Home | Contact Us | FAQ | Search & Site Map | Link to Us
Sign In | Join | Other 45 Sites in Network
HomeAnnouncementsWhite Papers
Discussion GroupsFirst AidDatabasesJavaBeansGUIJava 3DVirtual MachineCORBASecurityToolsGeneral
Java DirectoryOpen Source ProjectsSample Book ChaptersUser GroupsWeb Resources
Related Topics
Databases.NETMore Topics ...

Java Forum / General / November 2005

Tip: Looking for answers? Try searching our database.

hashCode() ?

Thread view: 
hack_tick - 29 Nov 2005 08:01 GMT
I need to find out whether the hashcode() function actually returns
unique value wrt every different object and can it be uswed to identify
a single object in an array of more than 1-million objects?

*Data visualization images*
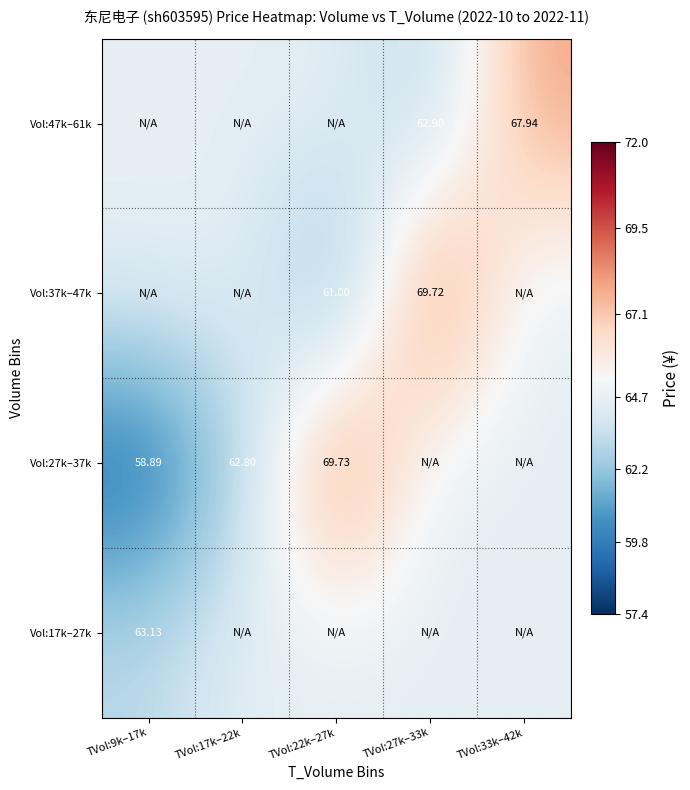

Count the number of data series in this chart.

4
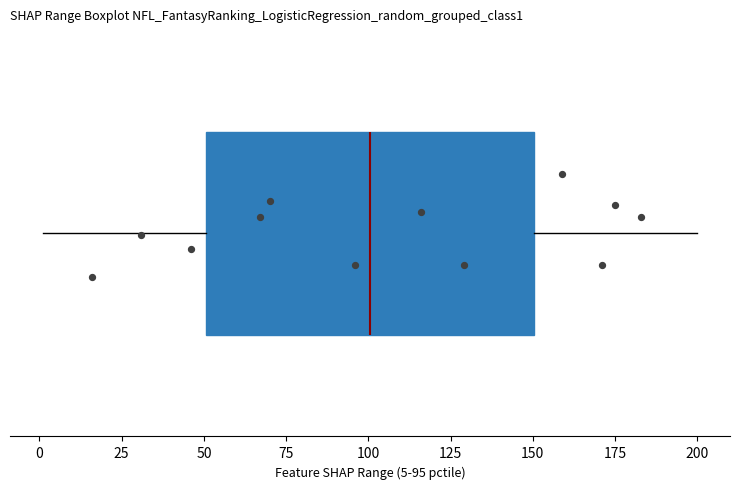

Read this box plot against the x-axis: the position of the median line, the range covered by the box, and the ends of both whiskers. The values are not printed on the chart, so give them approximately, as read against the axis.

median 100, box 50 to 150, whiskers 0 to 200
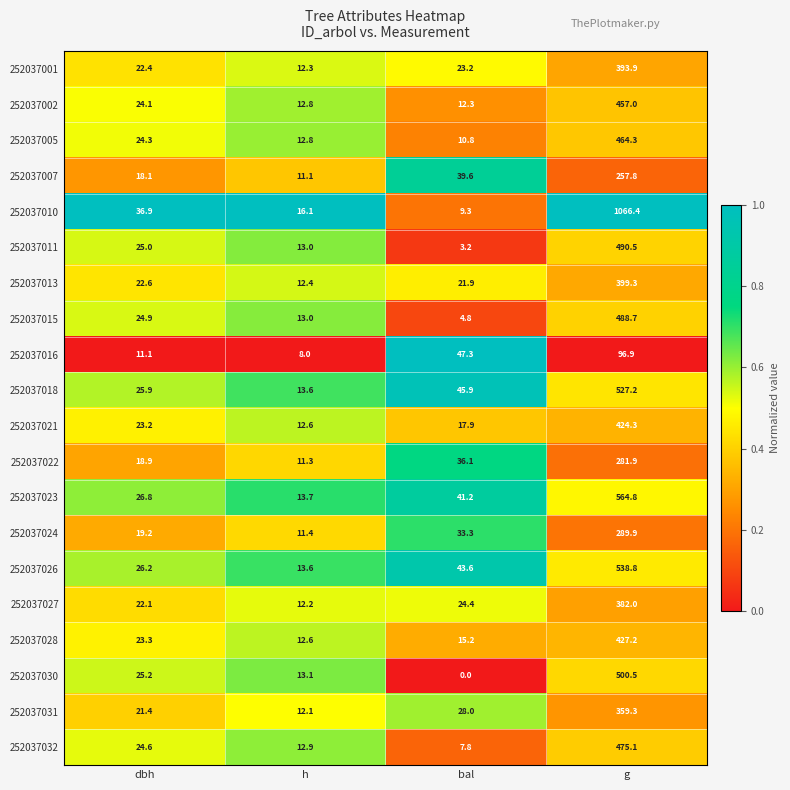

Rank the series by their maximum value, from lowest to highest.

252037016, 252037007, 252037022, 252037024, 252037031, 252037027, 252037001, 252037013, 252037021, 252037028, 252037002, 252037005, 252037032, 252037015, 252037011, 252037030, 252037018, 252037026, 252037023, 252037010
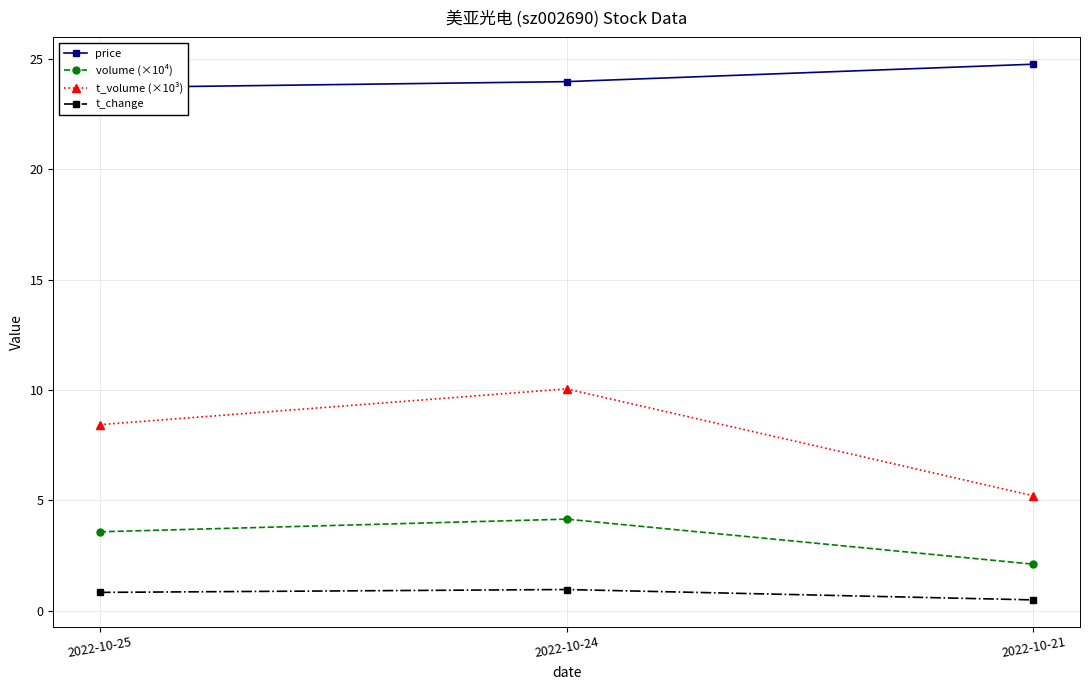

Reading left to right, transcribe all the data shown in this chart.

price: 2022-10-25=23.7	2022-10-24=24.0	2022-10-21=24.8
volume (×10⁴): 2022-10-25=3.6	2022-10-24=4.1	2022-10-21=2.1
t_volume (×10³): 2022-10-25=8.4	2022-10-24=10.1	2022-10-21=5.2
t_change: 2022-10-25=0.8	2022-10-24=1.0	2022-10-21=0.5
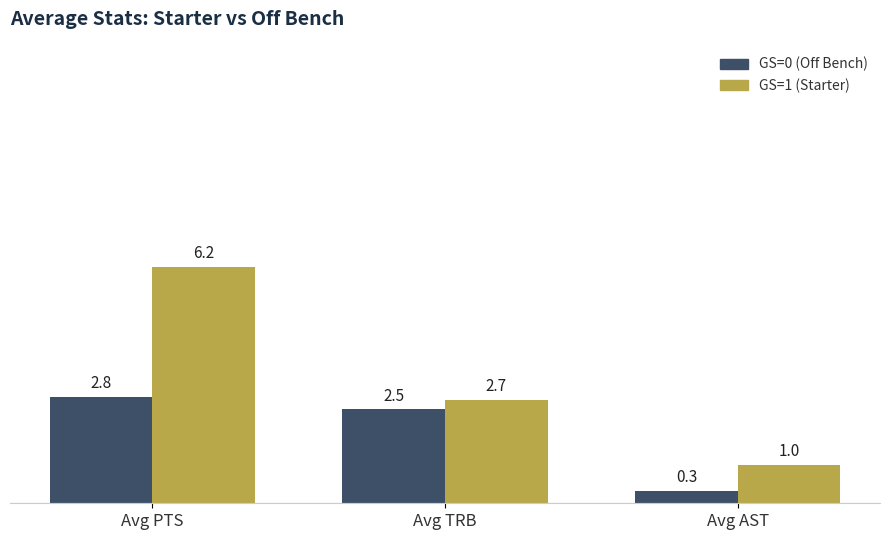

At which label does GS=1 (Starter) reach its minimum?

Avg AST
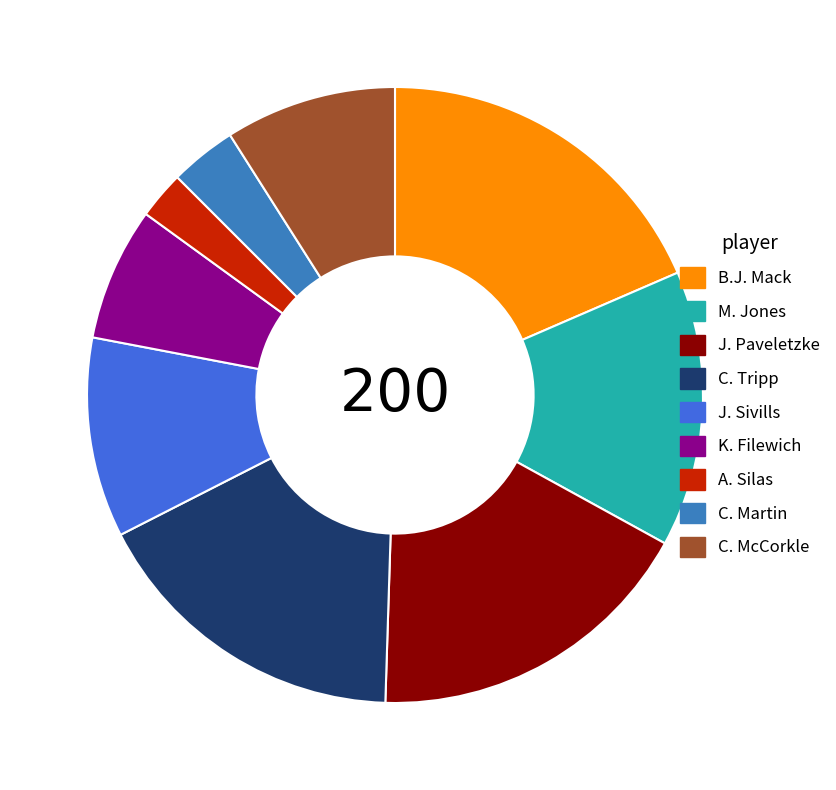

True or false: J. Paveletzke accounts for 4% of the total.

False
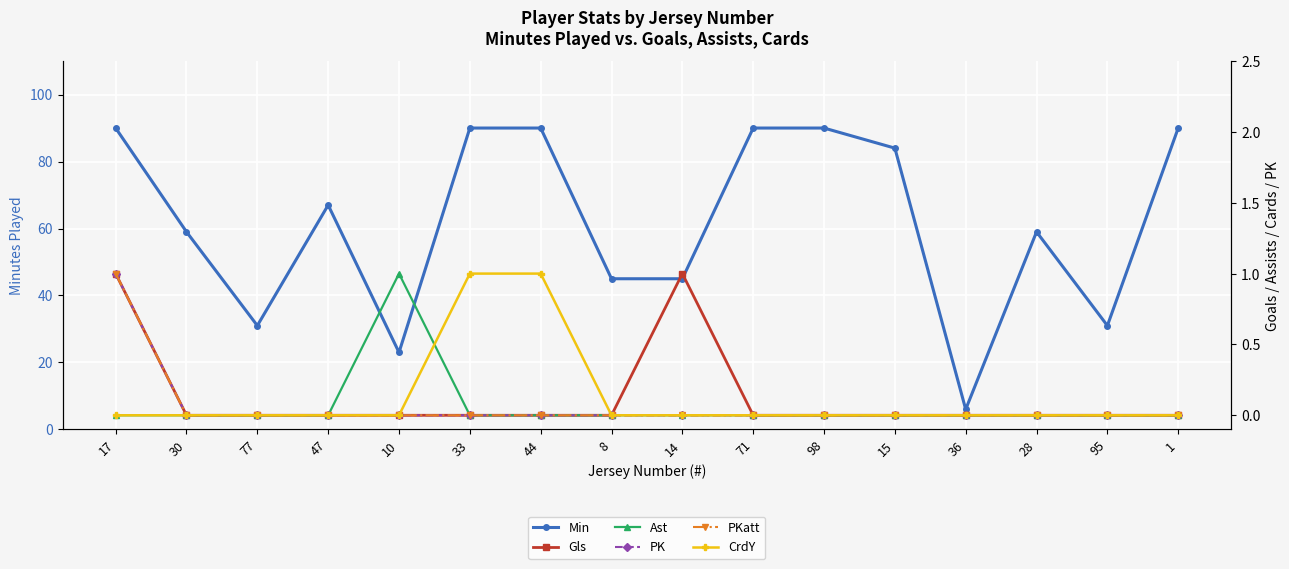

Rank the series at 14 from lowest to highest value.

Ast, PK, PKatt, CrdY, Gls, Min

*Work instruction A*
Answer these questions about the hashCode() forum thread:
(i) Which forum section and month is the thread filed under?
(ii) Who posted the question, and at what date and time?
(iii) How many objects does the array in the question hold?
*Work instruction B*
Rewrite the hashCode() forum page from "Home | Contact" down to "Databases.NETMore Topics ...", with "Link to This Site" in place of "Link to Us".
*Work instruction C*
Write the next part of the hashCode() forum thread, picking up after its last sentence.
The material plays no role here.

*Task output A*
(i) General, November 2005
(ii) hack_tick, 29 Nov 2005 08:01 GMT
(iii) More than 1 million

*Task output B*
Home | Contact Us | FAQ | Search & Site Map | Link to This Site
Sign In | Join | Other 45 Sites in Network
HomeAnnouncementsWhite Papers
Discussion GroupsFirst AidDatabasesJavaBeansGUIJava 3DVirtual MachineCORBASecurityToolsGeneral
Java DirectoryOpen Source ProjectsSample Book ChaptersUser GroupsWeb Resources
Related Topics
Databases.NETMore Topics ...

*Task output C*
Stefan Schulz - 29 Nov 2005 08:08 GMT
> I need to find out whether the hashcode() function actually returns
> unique value wrt every different object and can it be uswed to identify
> a single object in an array of more than 1-million objects?

Most assuredly not. It only guarantees that objects which equals() returns
true for have the same hashcode. The following is perfectly legal:

class HashBreaker {
 public int hashCode(){
   return 0;
 }
}

Signature

You can't run away forever,
But there's nothing wrong with getting a good head start.
          --- Jim Steinman, "Rock and Roll Dreams Come Through"
         

NullBock - 29 Nov 2005 09:21 GMT
Short answer: no.  Long answer, maybe. ;>

It depends on how you write the object.  For instance, consider the
class

class UniqueHash {
 static int id = 0;
 int hashCode = id++;

 public int hashCode() {
   return hashCode;
 }
}

Objects instantiated from this class are guaranteed to have unique hash
codes, and so the following will be true for all instances of a and b:

UniqueHash a,b;
//...
a.equals(b) == (a.hashCode() == b.hashCode());

And indeed, you could replace the a.equals(b) with a == b for the same
results.

Typically, though, such behavior is undesirable and even dangerous.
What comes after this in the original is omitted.